OPDRACHT ▸ Herschrijf de regels vanaf de regel met "breakpoint is set.</span></span>" tot en met de regel met "type **K** and then press **ENTER**.</span></span>" als een genummerde lijst en laat lege regels weg.

WERKGEGEVENS ▸
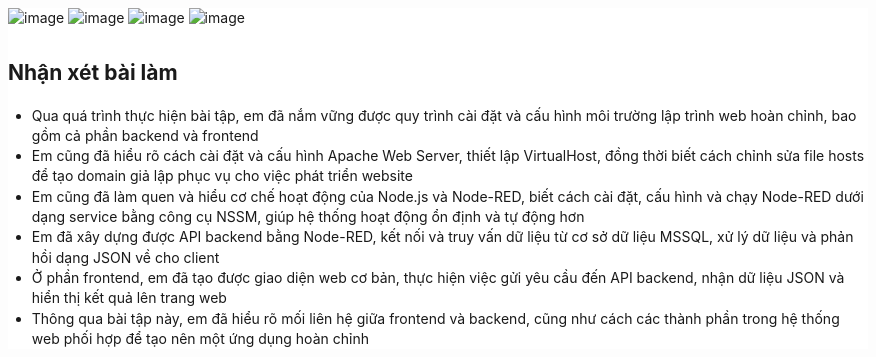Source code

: <img width="1917" height="1031" alt="image" src="https://github.com/user-attachments/assets/fce82ea3-ba42-4e22-be9b-4408bd4c5155" />

<img width="1919" height="1029" alt="image" src="https://github.com/user-attachments/assets/4a4ba7d0-eb87-43c8-8a0a-c7077c364df0" />

<img width="1919" height="1035" alt="image" src="https://github.com/user-attachments/assets/9c7a3c4d-f427-43da-bebd-b5bb89d9e2a5" />

<img width="1917" height="1031" alt="image" src="https://github.com/user-attachments/assets/0741a212-46d6-4b9f-8ed9-f26c70bdae53" />

## Nhận xét bài làm
- Qua quá trình thực hiện bài tập, em đã nắm vững được quy trình cài đặt và cấu hình môi trường lập trình web hoàn chỉnh, bao gồm cả phần backend và frontend
- Em cũng đã hiểu rõ cách cài đặt và cấu hình Apache Web Server, thiết lập VirtualHost, đồng thời biết cách chỉnh sửa file hosts để tạo domain giả lập phục vụ cho việc phát triển website
- Em cũng đã làm quen và hiểu cơ chế hoạt động của Node.js và Node-RED, biết cách cài đặt, cấu hình và chạy Node-RED dưới dạng service bằng công cụ NSSM, giúp hệ thống hoạt động ổn định và tự động hơn
- Em đã xây dựng được API backend bằng Node-RED, kết nối và truy vấn dữ liệu từ cơ sở dữ liệu MSSQL, xử lý dữ liệu và phản hồi dạng JSON về cho client
- Ở phần frontend, em đã tạo được giao diện web cơ bản, thực hiện việc gửi yêu cầu đến API backend, nhận dữ liệu JSON và hiển thị kết quả lên trang web
- Thông qua bài tập này, em đã hiểu rõ mối liên hệ giữa frontend và backend, cũng như cách các thành phần trong hệ thống web phối hợp để tạo nên một ứng dụng hoàn chỉnh
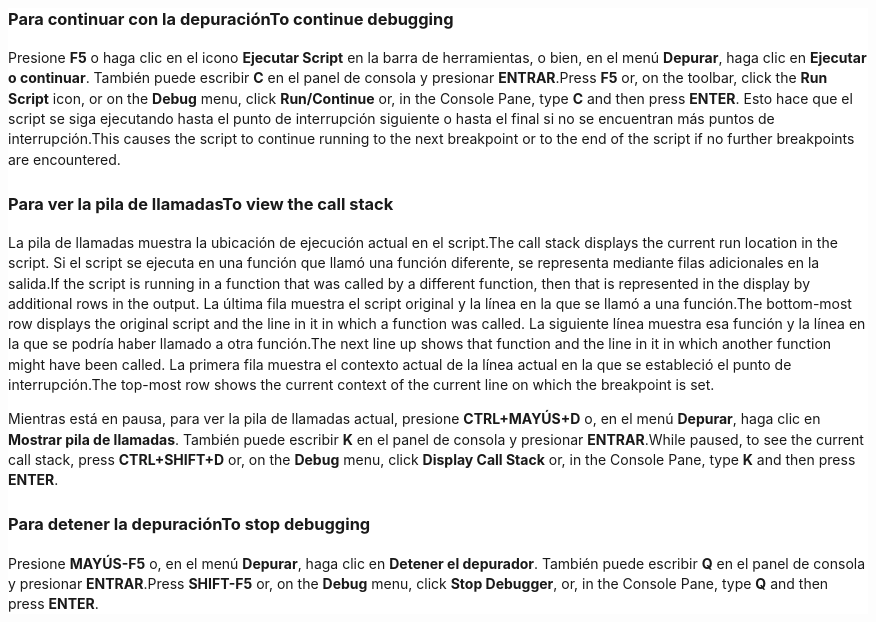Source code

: ### <a name="to-continue-debugging"></a><span data-ttu-id="c78c4-167">Para continuar con la depuración</span><span class="sxs-lookup"><span data-stu-id="c78c4-167">To continue debugging</span></span>

<span data-ttu-id="c78c4-168">Presione **F5** o haga clic en el icono **Ejecutar Script** en la barra de herramientas, o bien, en el menú **Depurar**, haga clic en **Ejecutar o continuar**. También puede escribir **C** en el panel de consola y presionar **ENTRAR**.</span><span class="sxs-lookup"><span data-stu-id="c78c4-168">Press **F5** or, on the toolbar, click the **Run Script** icon, or on the **Debug** menu, click **Run/Continue** or, in the Console Pane, type **C** and then press **ENTER**.</span></span> <span data-ttu-id="c78c4-169">Esto hace que el script se siga ejecutando hasta el punto de interrupción siguiente o hasta el final si no se encuentran más puntos de interrupción.</span><span class="sxs-lookup"><span data-stu-id="c78c4-169">This causes the script to continue running to the next breakpoint or to the end of the script if no further breakpoints are encountered.</span></span>

### <a name="to-view-the-call-stack"></a><span data-ttu-id="c78c4-170">Para ver la pila de llamadas</span><span class="sxs-lookup"><span data-stu-id="c78c4-170">To view the call stack</span></span>

<span data-ttu-id="c78c4-171">La pila de llamadas muestra la ubicación de ejecución actual en el script.</span><span class="sxs-lookup"><span data-stu-id="c78c4-171">The call stack displays the current run location in the script.</span></span> <span data-ttu-id="c78c4-172">Si el script se ejecuta en una función que llamó una función diferente, se representa mediante filas adicionales en la salida.</span><span class="sxs-lookup"><span data-stu-id="c78c4-172">If the script is running in a function that was called by a different function, then that is represented in the display by additional rows in the output.</span></span> <span data-ttu-id="c78c4-173">La última fila muestra el script original y la línea en la que se llamó a una función.</span><span class="sxs-lookup"><span data-stu-id="c78c4-173">The bottom-most row displays the original script and the line in it in which a function was called.</span></span> <span data-ttu-id="c78c4-174">La siguiente línea muestra esa función y la línea en la que se podría haber llamado a otra función.</span><span class="sxs-lookup"><span data-stu-id="c78c4-174">The next line up shows that function and the line in it in which another function might have been called.</span></span>  <span data-ttu-id="c78c4-175">La primera fila muestra el contexto actual de la línea actual en la que se estableció el punto de interrupción.</span><span class="sxs-lookup"><span data-stu-id="c78c4-175">The top-most row shows the current context of the current line on which the breakpoint is set.</span></span>

<span data-ttu-id="c78c4-176">Mientras está en pausa, para ver la pila de llamadas actual, presione **CTRL+MAYÚS+D** o, en el menú **Depurar**, haga clic en **Mostrar pila de llamadas**. También puede escribir **K** en el panel de consola y presionar **ENTRAR**.</span><span class="sxs-lookup"><span data-stu-id="c78c4-176">While paused, to see the current call stack, press **CTRL+SHIFT+D** or, on the **Debug** menu, click **Display Call Stack** or, in the Console Pane, type **K** and then press **ENTER**.</span></span>

### <a name="to-stop-debugging"></a><span data-ttu-id="c78c4-177">Para detener la depuración</span><span class="sxs-lookup"><span data-stu-id="c78c4-177">To stop debugging</span></span>

<span data-ttu-id="c78c4-178">Presione **MAYÚS-F5** o, en el menú **Depurar**, haga clic en **Detener el depurador**. También puede escribir **Q** en el panel de consola y presionar **ENTRAR**.</span><span class="sxs-lookup"><span data-stu-id="c78c4-178">Press **SHIFT-F5** or, on the **Debug** menu, click **Stop Debugger**, or, in the Console Pane, type **Q** and then press **ENTER**.</span></span>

UITGEVOERDE OPDRACHT ▸
1. <span data-ttu-id="c78c4-171">La pila de llamadas muestra la ubicación de ejecución actual en el script.</span><span class="sxs-lookup"><span data-stu-id="c78c4-171">The call stack displays the current run location in the script.</span></span> <span data-ttu-id="c78c4-172">Si el script se ejecuta en una función que llamó una función diferente, se representa mediante filas adicionales en la salida.</span><span class="sxs-lookup"><span data-stu-id="c78c4-172">If the script is running in a function that was called by a different function, then that is represented in the display by additional rows in the output.</span></span> <span data-ttu-id="c78c4-173">La última fila muestra el script original y la línea en la que se llamó a una función.</span><span class="sxs-lookup"><span data-stu-id="c78c4-173">The bottom-most row displays the original script and the line in it in which a function was called.</span></span> <span data-ttu-id="c78c4-174">La siguiente línea muestra esa función y la línea en la que se podría haber llamado a otra función.</span><span class="sxs-lookup"><span data-stu-id="c78c4-174">The next line up shows that function and the line in it in which another function might have been called.</span></span>  <span data-ttu-id="c78c4-175">La primera fila muestra el contexto actual de la línea actual en la que se estableció el punto de interrupción.</span><span class="sxs-lookup"><span data-stu-id="c78c4-175">The top-most row shows the current context of the current line on which the breakpoint is set.</span></span>
2. <span data-ttu-id="c78c4-176">Mientras está en pausa, para ver la pila de llamadas actual, presione **CTRL+MAYÚS+D** o, en el menú **Depurar**, haga clic en **Mostrar pila de llamadas**. También puede escribir **K** en el panel de consola y presionar **ENTRAR**.</span><span class="sxs-lookup"><span data-stu-id="c78c4-176">While paused, to see the current call stack, press **CTRL+SHIFT+D** or, on the **Debug** menu, click **Display Call Stack** or, in the Console Pane, type **K** and then press **ENTER**.</span></span>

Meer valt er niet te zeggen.